Neuburg: Bravorufe für fulminantes Tanztheater
Körperbeherrschung, tänzerisches Können, dramatischer Ausdruck: Die 14 Tänzer des Sorbischen National-Ensembles Bautzen lieferten ein fulminantes Tanztheater. - Foto: Hammerl
Neuburg

Abgesehen vom volkstümlichen Beginn einer überwiegend heiteren Silvesternacht und der ebenso temperamentvollen letzten Szene, der Librettist Volkmar Draeger entgegen der Romanvorlage von Jakub Lorenc-Zalìski ein unerwartetes Happy-End verliehen hat, dominiert melancholische, teils dissonante, meist atmosphärisch-dramatische Musik von Liana Bertók. Entsprechend schwermütig ist die Choreografie von Mia Facchinelli ausgelegt. In der weitgehend surrealen, ohne die vorausgehende Einführung kaum verständlichen Handlung geht es nur vordergründig um die Liebesgeschichte von Jakub und Hanza, die von ihrem Liebsten verlassen wird, weil er zu Höherem berufen ist. So wird die fröhliche Silvesterfeier von der im weißen Kleid mit Kranz auftretenden Todesgöttin jäh unterbrochen, die Jakub umwirbt und fortlockt, was ihr erst nach mehreren Anläufen gelingt. Sie führt ihn dem Freiheitskampf des Sorbischen Volkes zu, den viele schon verloren gegeben haben.
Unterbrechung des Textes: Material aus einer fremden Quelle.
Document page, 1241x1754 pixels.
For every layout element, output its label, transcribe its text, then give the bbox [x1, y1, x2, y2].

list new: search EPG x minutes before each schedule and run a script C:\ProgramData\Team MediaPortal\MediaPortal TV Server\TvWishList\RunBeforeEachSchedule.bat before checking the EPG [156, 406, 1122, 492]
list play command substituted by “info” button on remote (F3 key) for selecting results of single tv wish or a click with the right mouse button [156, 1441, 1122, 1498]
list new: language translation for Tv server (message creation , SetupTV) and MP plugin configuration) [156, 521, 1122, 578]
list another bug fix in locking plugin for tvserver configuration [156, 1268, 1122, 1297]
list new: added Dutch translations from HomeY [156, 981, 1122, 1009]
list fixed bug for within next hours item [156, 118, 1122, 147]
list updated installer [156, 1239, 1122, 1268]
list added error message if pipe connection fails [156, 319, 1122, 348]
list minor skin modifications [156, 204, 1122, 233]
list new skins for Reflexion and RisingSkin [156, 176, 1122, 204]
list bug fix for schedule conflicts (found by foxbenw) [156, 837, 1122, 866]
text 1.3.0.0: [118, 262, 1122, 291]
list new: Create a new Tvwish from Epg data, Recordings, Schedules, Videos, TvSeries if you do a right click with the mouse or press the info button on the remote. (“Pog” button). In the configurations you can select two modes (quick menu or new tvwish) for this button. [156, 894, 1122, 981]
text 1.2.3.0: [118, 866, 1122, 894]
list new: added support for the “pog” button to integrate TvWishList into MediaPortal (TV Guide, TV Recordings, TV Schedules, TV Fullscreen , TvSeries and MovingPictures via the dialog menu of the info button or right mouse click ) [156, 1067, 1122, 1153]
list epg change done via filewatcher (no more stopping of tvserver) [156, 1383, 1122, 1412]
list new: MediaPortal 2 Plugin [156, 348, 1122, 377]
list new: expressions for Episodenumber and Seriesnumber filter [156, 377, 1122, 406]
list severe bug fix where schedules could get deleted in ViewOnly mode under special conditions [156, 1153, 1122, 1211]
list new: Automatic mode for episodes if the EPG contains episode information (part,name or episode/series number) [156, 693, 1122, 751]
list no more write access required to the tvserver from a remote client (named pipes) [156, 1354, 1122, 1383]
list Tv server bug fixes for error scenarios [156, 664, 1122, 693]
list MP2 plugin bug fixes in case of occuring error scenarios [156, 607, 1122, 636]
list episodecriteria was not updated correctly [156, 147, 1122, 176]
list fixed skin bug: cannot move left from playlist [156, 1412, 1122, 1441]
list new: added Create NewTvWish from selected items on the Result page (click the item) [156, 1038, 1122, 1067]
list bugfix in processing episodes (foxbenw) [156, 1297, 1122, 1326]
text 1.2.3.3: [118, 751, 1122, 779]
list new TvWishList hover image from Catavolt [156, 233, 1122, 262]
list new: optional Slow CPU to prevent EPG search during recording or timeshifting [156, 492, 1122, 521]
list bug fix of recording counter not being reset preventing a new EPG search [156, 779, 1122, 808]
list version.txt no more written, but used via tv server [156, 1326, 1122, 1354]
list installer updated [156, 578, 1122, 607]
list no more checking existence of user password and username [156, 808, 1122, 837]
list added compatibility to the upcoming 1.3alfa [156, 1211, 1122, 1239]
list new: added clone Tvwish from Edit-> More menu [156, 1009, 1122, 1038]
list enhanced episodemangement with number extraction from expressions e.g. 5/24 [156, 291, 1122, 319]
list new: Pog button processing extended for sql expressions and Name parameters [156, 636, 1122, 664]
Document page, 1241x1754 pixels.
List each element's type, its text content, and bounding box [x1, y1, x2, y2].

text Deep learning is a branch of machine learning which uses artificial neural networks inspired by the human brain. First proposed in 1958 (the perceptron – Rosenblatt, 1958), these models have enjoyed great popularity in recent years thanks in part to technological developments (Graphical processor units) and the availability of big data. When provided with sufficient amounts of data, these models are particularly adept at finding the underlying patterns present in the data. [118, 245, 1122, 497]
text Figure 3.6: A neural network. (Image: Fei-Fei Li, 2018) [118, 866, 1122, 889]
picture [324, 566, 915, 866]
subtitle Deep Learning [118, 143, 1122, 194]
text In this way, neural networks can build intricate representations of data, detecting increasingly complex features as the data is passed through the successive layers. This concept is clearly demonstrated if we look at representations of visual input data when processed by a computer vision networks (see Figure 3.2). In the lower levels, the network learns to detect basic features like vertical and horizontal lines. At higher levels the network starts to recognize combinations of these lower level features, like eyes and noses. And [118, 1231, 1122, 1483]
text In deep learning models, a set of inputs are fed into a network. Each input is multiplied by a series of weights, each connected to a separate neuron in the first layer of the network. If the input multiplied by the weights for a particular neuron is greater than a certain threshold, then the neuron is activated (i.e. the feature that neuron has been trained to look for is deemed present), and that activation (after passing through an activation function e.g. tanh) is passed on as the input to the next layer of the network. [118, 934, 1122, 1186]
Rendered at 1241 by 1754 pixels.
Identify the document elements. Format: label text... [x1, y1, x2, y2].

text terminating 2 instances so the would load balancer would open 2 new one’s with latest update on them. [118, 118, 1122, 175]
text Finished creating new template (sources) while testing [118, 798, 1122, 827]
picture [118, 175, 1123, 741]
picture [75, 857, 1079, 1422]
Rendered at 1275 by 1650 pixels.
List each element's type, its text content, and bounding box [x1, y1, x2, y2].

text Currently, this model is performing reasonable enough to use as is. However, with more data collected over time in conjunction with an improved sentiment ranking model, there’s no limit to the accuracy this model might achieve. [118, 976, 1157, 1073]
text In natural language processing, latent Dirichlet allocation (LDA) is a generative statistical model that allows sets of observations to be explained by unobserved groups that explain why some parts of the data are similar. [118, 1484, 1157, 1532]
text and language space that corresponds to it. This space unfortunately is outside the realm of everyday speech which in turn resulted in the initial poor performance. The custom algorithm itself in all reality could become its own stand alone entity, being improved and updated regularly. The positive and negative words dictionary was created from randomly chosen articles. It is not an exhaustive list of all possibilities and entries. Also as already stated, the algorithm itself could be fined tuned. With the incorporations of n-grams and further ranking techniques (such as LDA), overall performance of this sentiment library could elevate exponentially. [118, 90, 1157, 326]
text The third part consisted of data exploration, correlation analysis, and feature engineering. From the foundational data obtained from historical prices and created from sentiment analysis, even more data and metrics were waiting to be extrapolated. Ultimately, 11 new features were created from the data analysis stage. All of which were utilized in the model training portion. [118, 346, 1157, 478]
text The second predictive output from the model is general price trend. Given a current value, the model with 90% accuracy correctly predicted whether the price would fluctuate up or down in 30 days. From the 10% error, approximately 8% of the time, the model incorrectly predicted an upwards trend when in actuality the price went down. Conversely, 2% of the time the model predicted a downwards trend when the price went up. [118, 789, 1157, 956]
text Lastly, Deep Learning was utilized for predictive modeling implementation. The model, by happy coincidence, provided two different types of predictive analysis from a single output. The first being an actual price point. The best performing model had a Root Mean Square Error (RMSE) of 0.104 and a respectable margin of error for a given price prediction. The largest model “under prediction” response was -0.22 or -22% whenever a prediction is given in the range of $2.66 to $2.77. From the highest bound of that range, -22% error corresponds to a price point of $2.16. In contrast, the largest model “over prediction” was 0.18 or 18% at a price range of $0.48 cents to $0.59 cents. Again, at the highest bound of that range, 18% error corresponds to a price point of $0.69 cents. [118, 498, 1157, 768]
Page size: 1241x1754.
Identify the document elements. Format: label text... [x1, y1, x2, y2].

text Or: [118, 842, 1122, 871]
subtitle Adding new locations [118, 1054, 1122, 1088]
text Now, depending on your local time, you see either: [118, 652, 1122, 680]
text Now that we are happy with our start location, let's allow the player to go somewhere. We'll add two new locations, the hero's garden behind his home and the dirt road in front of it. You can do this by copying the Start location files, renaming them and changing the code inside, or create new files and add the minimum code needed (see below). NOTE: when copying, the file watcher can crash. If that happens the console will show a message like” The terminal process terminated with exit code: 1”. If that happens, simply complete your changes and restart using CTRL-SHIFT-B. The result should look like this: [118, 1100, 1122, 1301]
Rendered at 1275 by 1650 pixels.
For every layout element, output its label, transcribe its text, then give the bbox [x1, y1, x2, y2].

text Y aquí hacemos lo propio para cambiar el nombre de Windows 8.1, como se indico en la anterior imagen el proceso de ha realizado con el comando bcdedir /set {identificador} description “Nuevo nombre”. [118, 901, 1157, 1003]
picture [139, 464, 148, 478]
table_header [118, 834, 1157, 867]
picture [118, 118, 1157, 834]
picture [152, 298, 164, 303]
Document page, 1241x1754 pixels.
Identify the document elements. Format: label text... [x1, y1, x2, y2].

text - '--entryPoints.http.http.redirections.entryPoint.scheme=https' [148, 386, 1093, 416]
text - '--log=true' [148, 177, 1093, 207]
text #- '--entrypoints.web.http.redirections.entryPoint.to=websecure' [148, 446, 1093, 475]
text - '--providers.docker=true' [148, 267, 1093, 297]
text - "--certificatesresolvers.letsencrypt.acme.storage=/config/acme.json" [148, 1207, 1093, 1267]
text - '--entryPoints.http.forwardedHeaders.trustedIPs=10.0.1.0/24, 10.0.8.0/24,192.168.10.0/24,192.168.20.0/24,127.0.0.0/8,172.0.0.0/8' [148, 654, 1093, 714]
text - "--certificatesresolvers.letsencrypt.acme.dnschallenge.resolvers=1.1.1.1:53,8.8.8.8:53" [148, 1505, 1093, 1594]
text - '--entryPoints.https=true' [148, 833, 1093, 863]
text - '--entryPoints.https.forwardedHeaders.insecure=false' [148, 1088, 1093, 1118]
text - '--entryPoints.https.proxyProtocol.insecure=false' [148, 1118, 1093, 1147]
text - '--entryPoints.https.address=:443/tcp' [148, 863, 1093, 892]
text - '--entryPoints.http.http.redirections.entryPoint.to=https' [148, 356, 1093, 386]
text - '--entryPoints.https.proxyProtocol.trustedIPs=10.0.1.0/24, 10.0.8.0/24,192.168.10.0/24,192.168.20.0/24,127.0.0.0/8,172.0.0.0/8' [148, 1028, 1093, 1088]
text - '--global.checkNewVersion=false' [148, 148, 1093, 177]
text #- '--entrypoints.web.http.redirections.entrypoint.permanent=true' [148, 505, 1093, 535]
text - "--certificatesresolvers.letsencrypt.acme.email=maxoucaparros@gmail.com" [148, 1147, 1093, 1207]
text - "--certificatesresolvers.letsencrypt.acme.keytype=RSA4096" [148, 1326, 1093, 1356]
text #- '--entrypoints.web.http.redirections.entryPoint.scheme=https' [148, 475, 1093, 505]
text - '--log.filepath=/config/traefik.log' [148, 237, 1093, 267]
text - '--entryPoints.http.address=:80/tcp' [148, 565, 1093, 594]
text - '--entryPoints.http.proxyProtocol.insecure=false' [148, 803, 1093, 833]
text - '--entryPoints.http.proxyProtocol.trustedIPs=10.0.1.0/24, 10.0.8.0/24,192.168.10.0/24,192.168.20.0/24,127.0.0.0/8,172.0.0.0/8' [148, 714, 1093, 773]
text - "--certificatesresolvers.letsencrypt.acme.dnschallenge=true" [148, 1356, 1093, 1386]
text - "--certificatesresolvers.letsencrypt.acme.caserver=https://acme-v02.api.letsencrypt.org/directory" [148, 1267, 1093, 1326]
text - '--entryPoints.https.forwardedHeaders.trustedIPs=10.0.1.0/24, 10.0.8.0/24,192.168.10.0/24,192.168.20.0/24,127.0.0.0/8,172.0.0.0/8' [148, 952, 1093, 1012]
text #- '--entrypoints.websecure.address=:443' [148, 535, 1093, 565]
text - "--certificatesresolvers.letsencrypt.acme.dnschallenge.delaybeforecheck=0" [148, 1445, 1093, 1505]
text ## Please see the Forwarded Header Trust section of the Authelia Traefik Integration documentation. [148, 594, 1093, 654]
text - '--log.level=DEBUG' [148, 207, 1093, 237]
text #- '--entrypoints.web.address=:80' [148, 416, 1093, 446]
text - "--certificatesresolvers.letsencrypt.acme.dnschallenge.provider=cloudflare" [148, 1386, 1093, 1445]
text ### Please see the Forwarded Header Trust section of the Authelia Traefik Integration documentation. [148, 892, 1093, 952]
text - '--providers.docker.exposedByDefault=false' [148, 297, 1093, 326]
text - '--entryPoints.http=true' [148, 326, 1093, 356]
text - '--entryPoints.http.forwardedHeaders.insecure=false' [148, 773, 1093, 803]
Im Tanzspiel wird das angedeutet, als die Tänzer ihre sorbische Nationaltracht ablegen und fortan in Unterwäsche auftreten, weniger selbstbewusst, eher wie Schatten ihrer selbst wirkend. Der Roman "Kupa Zabytych" stammt aus dem frühen 20. Jahrhundert, daher spielen expressionistische Elemente in das 2014 uraufgeführte Tanzspiel mit hinein. Während Jakub hinauszieht, um seine Aufgabe zu erfüllen und die gefangenen Kämpfer einer alten sorbischen Sage zu befreien, erscheint ihm Hanza immer wieder, wenn auch nur als Traum. Er betritt das Reich der toten Seelen, die die Hoffnung auf Freiheit noch nicht aufgegeben haben, widersteht mit Hilfe der Todesgöttin, die zugleich allegorisch für sein Gewissen steht, der Versuchung, aus der Quelle des Vergessens zu trinken und wie so viele andere sein Gewand und damit seinen Nationalstolz abzulegen. Schließlich gelangt er zur Stadt der Erkenntnis - Bautzen, der Heimatstadt des Sorbischen National-Ensembles.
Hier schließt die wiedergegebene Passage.